Alfa Romeo is reportedly pushing back the on-sale date for its crucial new Giulia saloon by between three and six months. The date-shift is being blamed on a need to let the engineers fine-tune some safety systems and tweak the car's ride quality, but many are worries that it marks the beginning of a slippery slope for Alfa.
The Giulia saloon, revealed to the public earlier this year at the Frankfurt motor show, is the cornerstone of what is supposed to be a grand revival for Alfa Romeo. The brand, around which swirls a mist of emotions, part passionate, part disappointed, sold just 70,000 cars last year yet Fiat-Chrysler Automobiles (FCA) boss Sergio Marchionne says that he wants Alfa to ramp up to 400,000 sales a year by 2018. To help achieve that, the Giulia is supposed to be joined by a larger saloon, two SUVs and a new sports car.
According to Automotive News though, Alfa has now put the launch of the Giulia in Europe back from early to mid-2016, and added further development time to the first of the crucial SUV models. The mid-size Audi Q5 rival will now arrive around nine months later than originally planned, some time in 2017.

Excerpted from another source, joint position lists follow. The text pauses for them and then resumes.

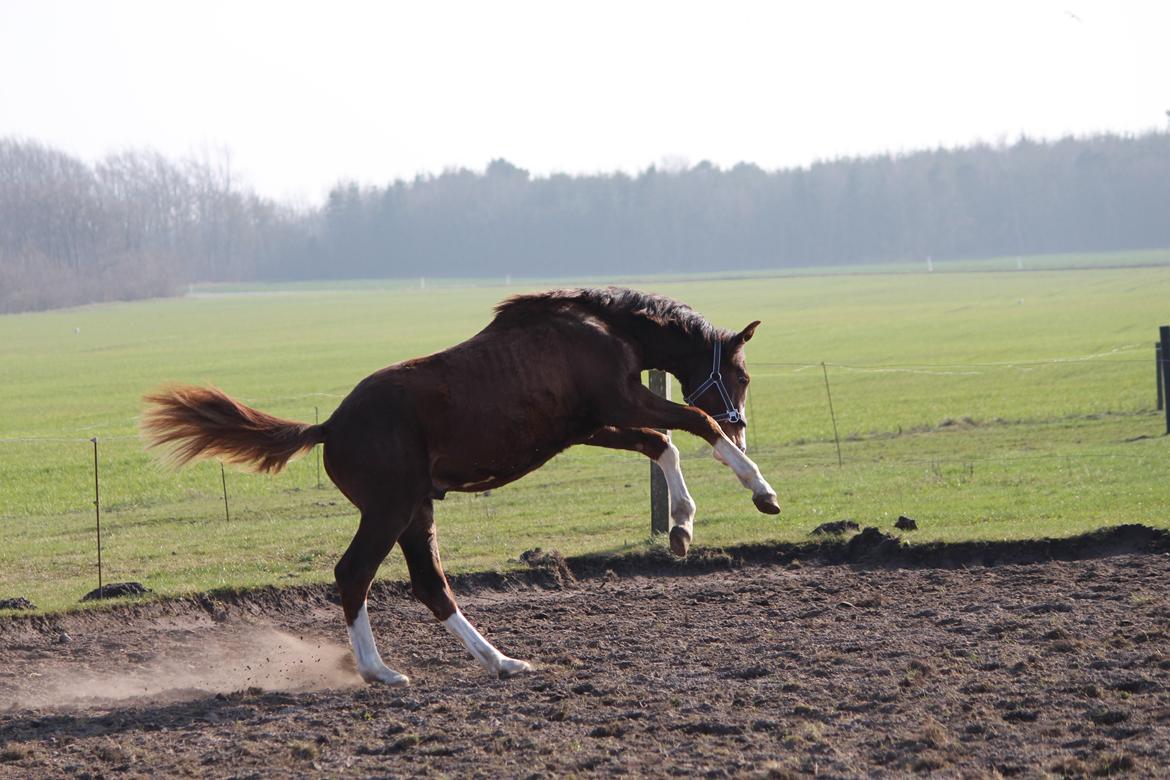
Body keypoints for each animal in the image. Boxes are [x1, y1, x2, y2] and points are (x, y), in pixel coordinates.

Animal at [141, 290, 776, 687]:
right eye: (742, 374)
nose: (745, 427)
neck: (601, 328)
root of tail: (330, 427)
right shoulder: (619, 402)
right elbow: (696, 423)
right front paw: (759, 491)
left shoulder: (592, 423)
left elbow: (662, 444)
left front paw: (681, 527)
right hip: (390, 510)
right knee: (355, 574)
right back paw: (379, 671)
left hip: (417, 511)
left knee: (430, 586)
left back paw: (502, 662)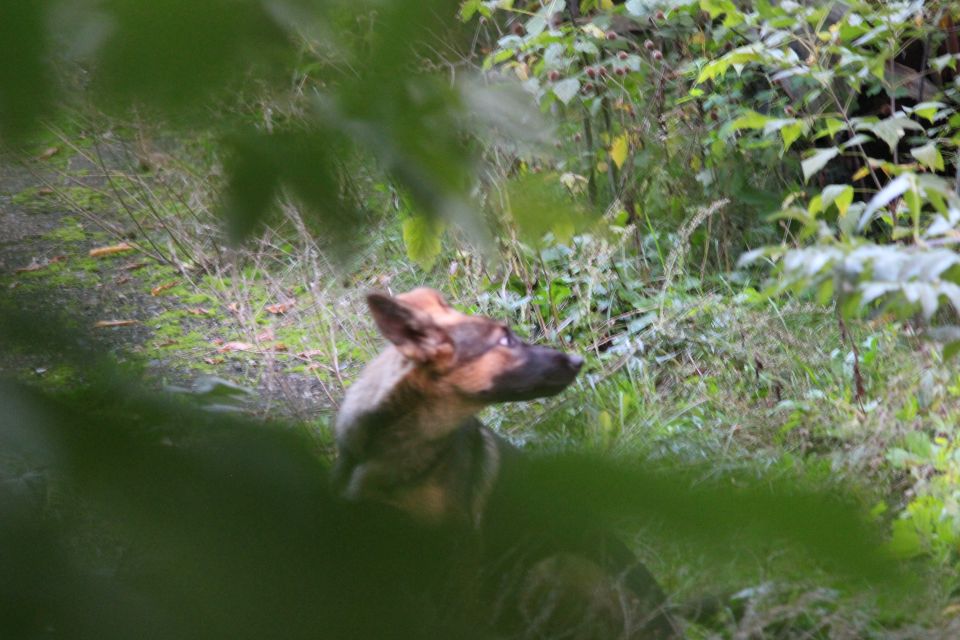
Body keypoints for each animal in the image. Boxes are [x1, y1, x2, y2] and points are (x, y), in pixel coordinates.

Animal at [334, 290, 680, 640]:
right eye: (504, 340)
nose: (578, 361)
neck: (398, 445)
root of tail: (669, 624)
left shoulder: (460, 550)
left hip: (548, 567)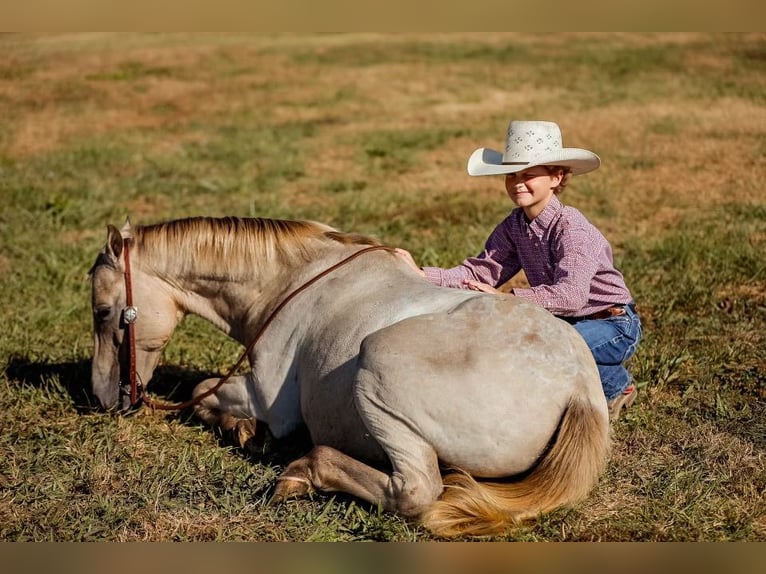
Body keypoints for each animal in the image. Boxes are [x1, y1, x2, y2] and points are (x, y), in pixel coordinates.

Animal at [89, 216, 610, 538]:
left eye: (102, 311)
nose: (99, 397)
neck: (292, 280)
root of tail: (578, 387)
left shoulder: (268, 400)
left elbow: (201, 393)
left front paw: (245, 430)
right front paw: (244, 430)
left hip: (377, 365)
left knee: (416, 492)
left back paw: (304, 473)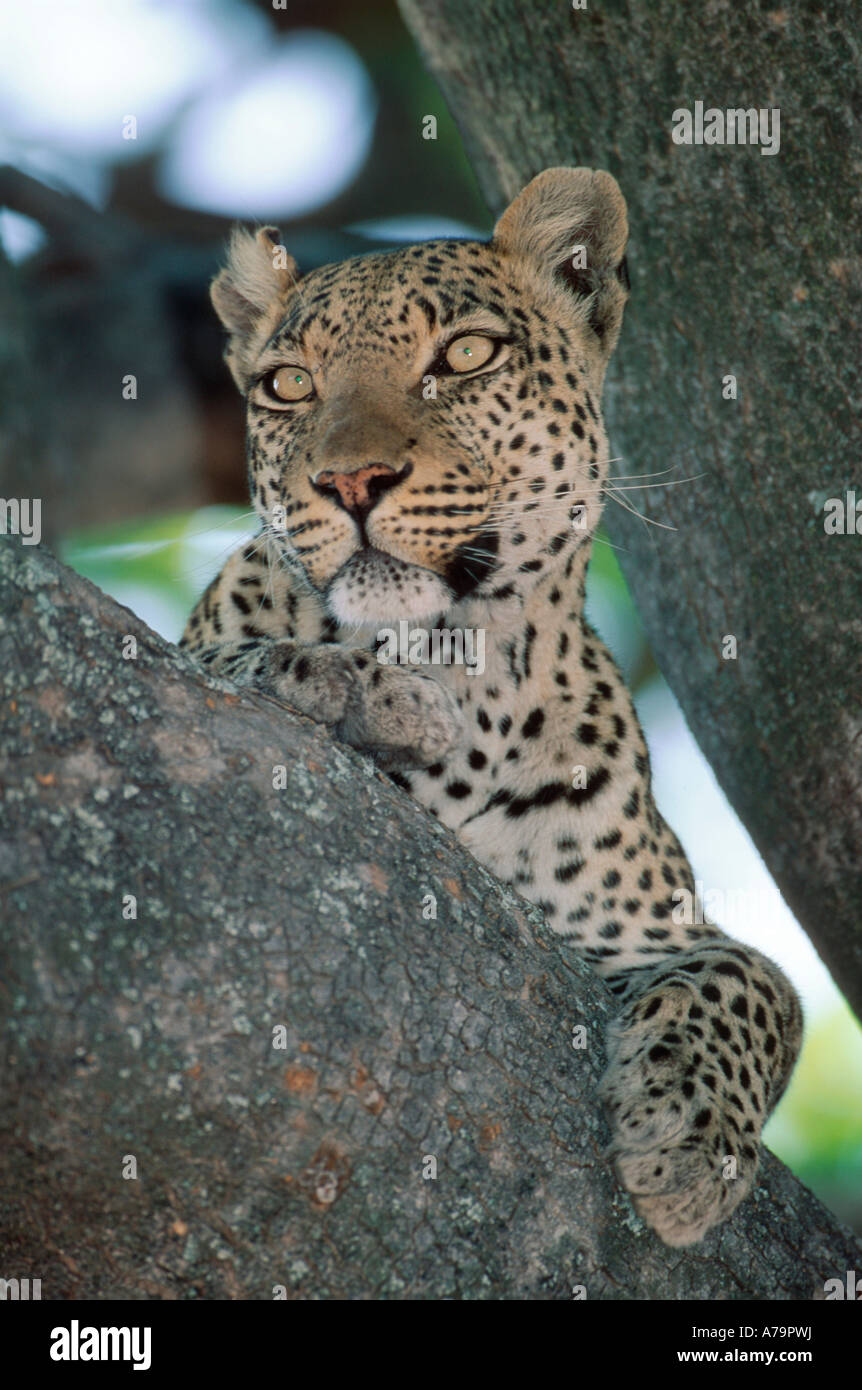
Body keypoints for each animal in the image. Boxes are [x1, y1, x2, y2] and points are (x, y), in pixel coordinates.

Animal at [180, 166, 802, 1248]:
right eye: (289, 384)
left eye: (465, 356)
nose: (349, 479)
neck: (459, 660)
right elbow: (233, 655)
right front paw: (358, 690)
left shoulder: (657, 935)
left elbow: (750, 982)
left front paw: (688, 1140)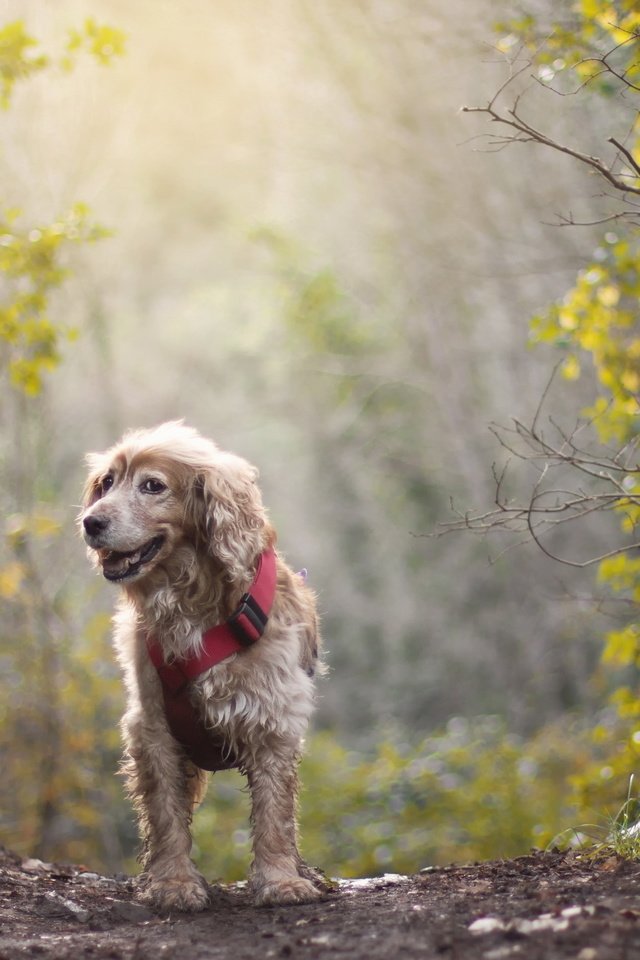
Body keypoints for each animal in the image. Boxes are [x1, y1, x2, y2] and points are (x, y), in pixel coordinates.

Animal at [80, 420, 328, 908]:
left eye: (153, 486)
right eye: (108, 482)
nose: (90, 521)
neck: (189, 601)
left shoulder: (272, 717)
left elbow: (274, 812)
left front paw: (280, 880)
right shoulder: (153, 725)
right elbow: (165, 815)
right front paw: (173, 883)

Earlier this week, FCA announced that it would be tweaking the targets for Alfa following the softening of the Chinese appetite for high-end European cars off the back of the stock market collapse there earlier this year and the continuing Chinese government encouragement to buy more locally-made cars and fewer luxurious imports. Marchionne said that the basic plan would remain the same and that “Alfa belongs in China” but that more effort would be aimed at gaining sales in Europe and the US.

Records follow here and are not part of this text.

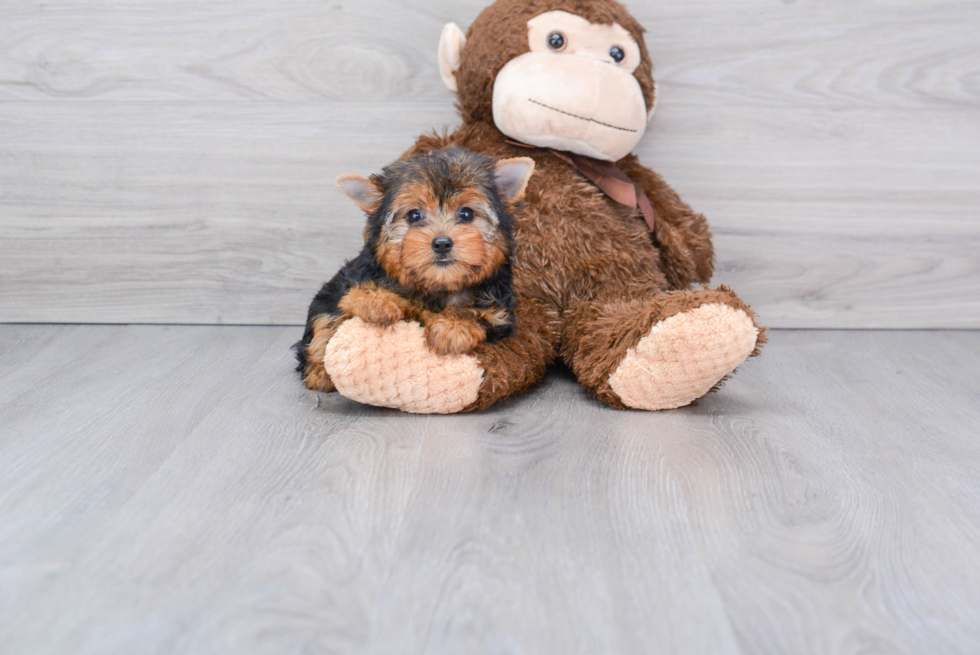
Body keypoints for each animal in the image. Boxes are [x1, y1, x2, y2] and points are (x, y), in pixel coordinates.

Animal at [294, 147, 536, 394]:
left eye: (467, 214)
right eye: (414, 215)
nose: (442, 243)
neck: (436, 286)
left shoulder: (500, 315)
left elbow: (479, 314)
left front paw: (453, 327)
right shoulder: (346, 282)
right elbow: (336, 311)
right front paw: (377, 300)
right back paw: (318, 372)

With the Giulia and SUV now coming late, many analysts, frequent doubters of the Alfa revival plan, are now saying that the whole concept of a new Alfa Romeo is in doubt. Speaking to Automotive News, car industry analyst Max Warburton said that "It's a bit odd to start blaming China for a fundamental change in the plan for Alfa. Maserati was the dry run for Alfa and it has not gone to plan."
Maserati was supposed to have been one of Fiat’s major success stories. Armed with new saloon models, and the promise of the Alfieri sports car and the Levante SUV coming down the track, Maserati was supposed to dramatically expand its sales to take on the higher-end luxury market, allowing Alfa to flourish alongside it (sharing many parts and components) while tackling the executive market.

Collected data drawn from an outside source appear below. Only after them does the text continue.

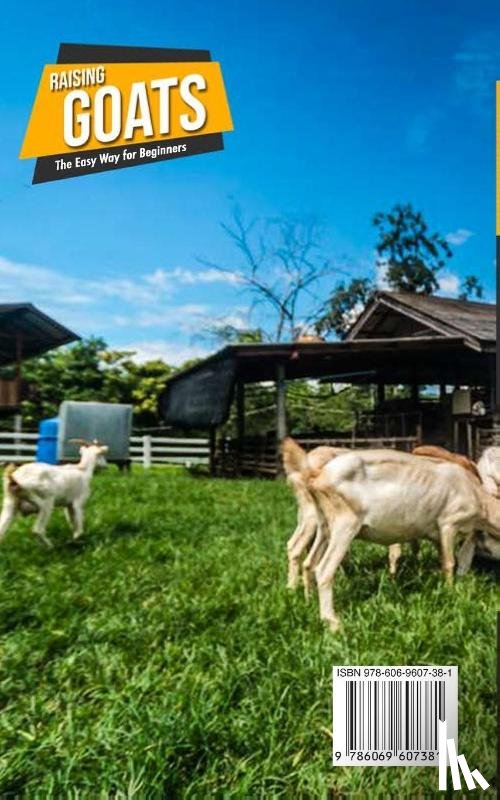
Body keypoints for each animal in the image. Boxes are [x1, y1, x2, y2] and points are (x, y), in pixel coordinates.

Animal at [282, 438, 500, 632]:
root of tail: (317, 475)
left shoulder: (439, 534)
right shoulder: (448, 523)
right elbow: (450, 563)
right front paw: (450, 592)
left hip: (323, 524)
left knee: (308, 562)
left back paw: (307, 602)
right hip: (344, 525)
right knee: (323, 569)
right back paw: (332, 622)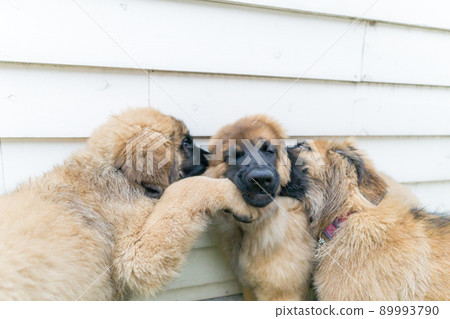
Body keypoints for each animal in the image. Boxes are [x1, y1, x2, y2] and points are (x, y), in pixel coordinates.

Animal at [0, 109, 255, 302]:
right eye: (185, 143)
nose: (211, 158)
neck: (118, 173)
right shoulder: (136, 257)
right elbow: (188, 188)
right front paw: (235, 197)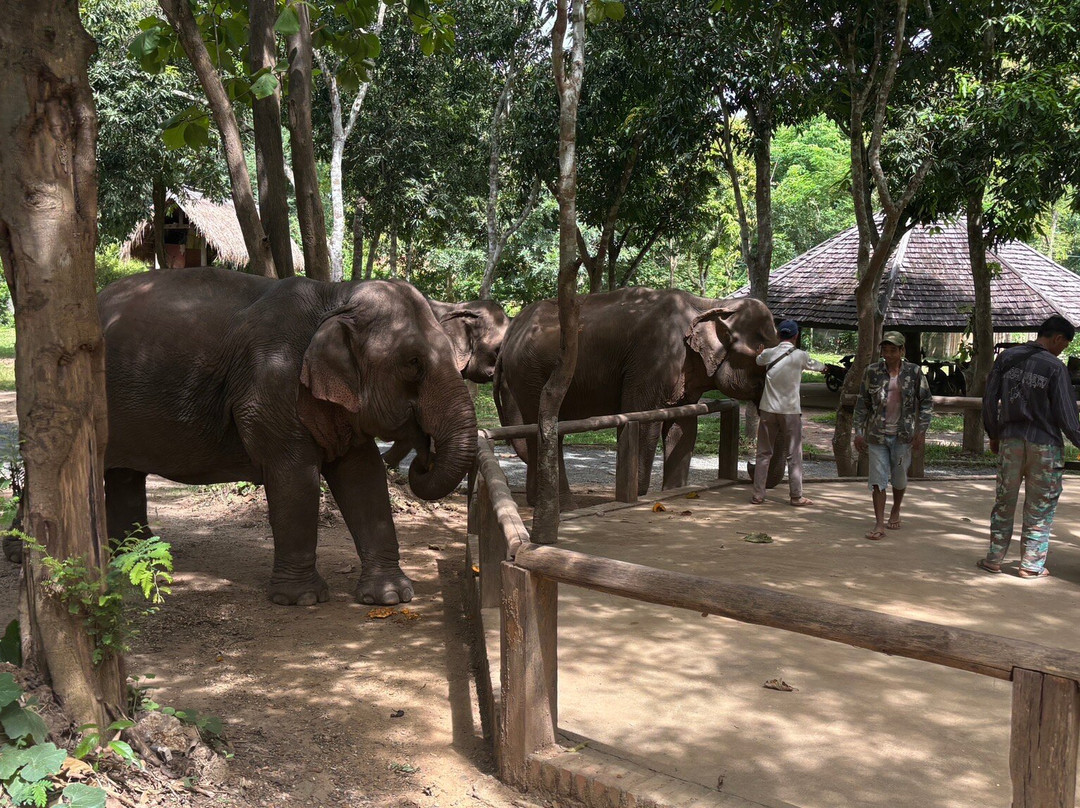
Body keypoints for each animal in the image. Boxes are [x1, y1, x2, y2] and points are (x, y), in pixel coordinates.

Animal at [97, 267, 477, 606]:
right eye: (413, 363)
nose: (423, 460)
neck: (335, 295)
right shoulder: (271, 385)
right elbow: (294, 476)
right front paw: (302, 599)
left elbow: (363, 475)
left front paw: (391, 597)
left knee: (123, 475)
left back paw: (137, 555)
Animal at [494, 287, 780, 505]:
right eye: (760, 362)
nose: (750, 466)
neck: (712, 304)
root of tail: (510, 333)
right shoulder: (652, 360)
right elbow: (641, 418)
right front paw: (639, 495)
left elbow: (683, 426)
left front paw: (674, 492)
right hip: (530, 373)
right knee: (541, 425)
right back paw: (562, 504)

And it worked, for a while. Maserati sales really did massively expand, but this year they have been hurt hard by slumping demand in the US and China, falling to under 7,000 units worldwide.
It could be that the failure of Maserati is causing more than a bit of panic round Fiat way. With analysts now saying that Alfa will struggle to top 230,000 sales per year, it could be that Marchionne's delaying tactics are merely to give the company a chance to radically re-set its expectations.